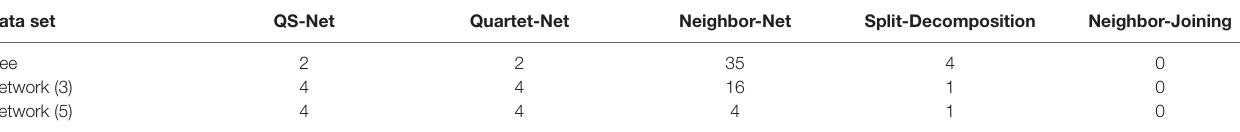
TABLE 3 | The number of false-positive results obtained by five methods.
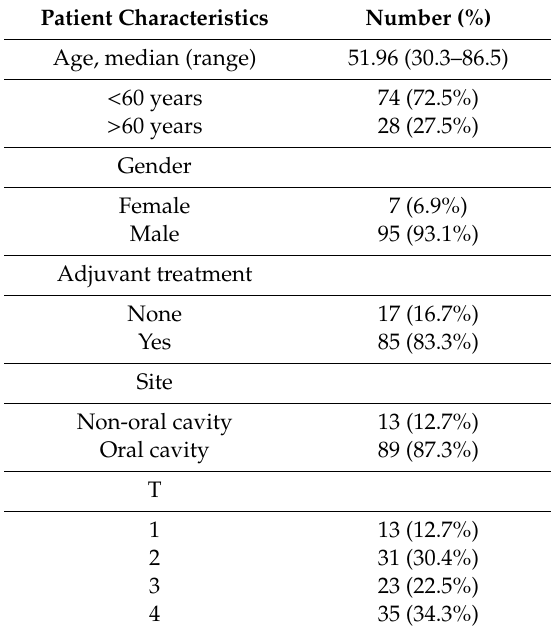
Table 1. Characteristics of patients ( n =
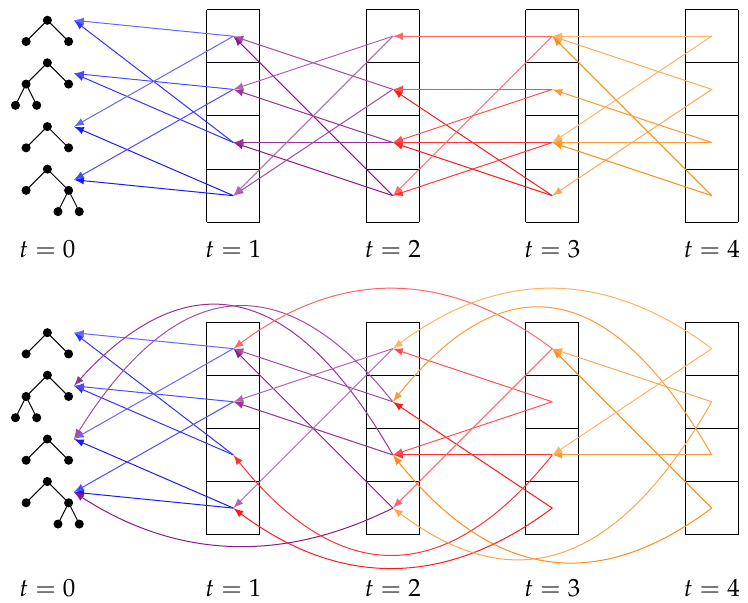
Figure 2. A visual representation of how GSGP can be implemented in an efficient way, sharing subtrees between individuals. At the top, the standard implementation where the parents can be selected only from the previous generation is shown. At the bottom, parents can be selected uniformly at random from the previous two populations. Notice how no additional storage is required.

-=-=-

● **WHAT YOU WILL DO**
The full material above must be output verbatim, minus any pictures.

● **RESPONSE BELOW**
TABLE 3 | The number of false-positive results obtained by five methods.
Table 1. Characteristics of patients ( n =
Figure 2. A visual representation of how GSGP can be implemented in an efficient way, sharing subtrees between individuals. At the top, the standard implementation where the parents can be selected only from the previous generation is shown. At the bottom, parents can be selected uniformly at random from the previous two populations. Notice how no additional storage is required.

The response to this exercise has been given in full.